Segment Open

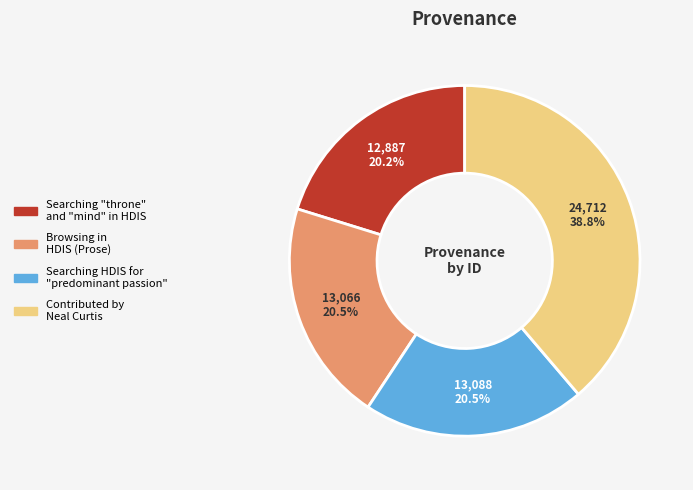

Does Contributed by Neal Curtis account for over 50% of the chart?

No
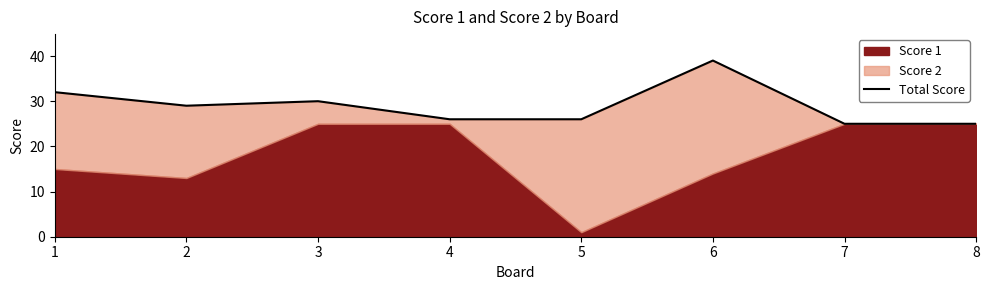

Where does the data first go above 29?

1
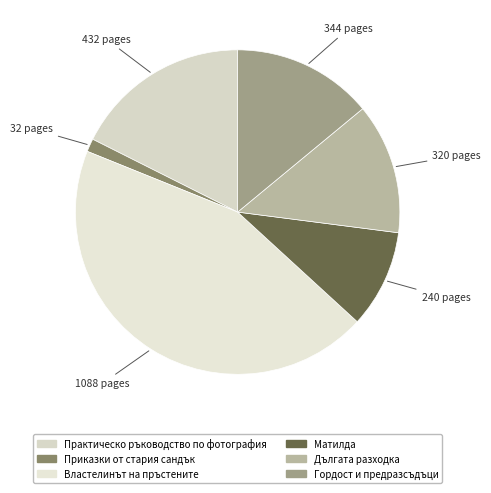

What is the largest slice in the pie chart?

Властелинът на пръстените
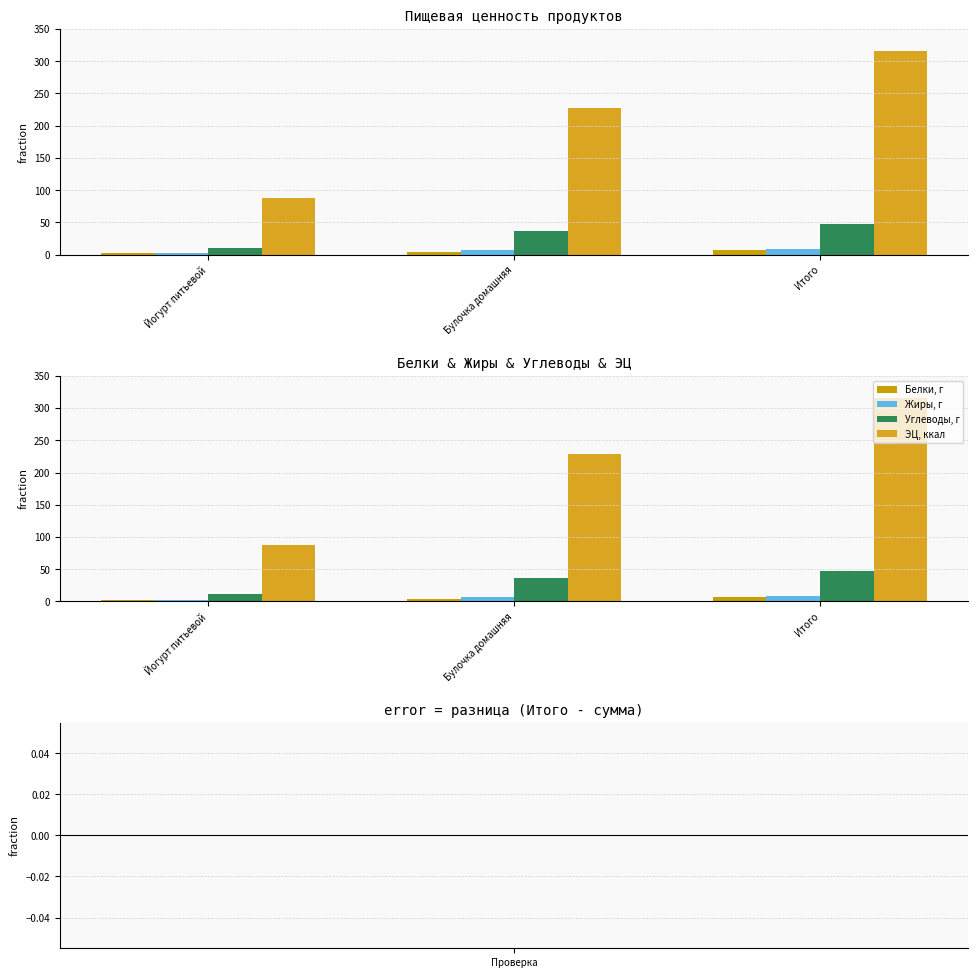

What is the value of the Жиры, г bar at the 2nd from the left?

7.1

Segment Closed

:: REQUIRED WORK ::
Reproduce every one of the records above word for word, omitting the pictures.

:: RESPONSE TO THIS TASK ::
Does Contributed by Neal Curtis account for over 50% of the chart?

No

Where does the data first go above 29?

1

What is the largest slice in the pie chart?

Властелинът на пръстените

What is the value of the Жиры, г bar at the 2nd from the left?

7.1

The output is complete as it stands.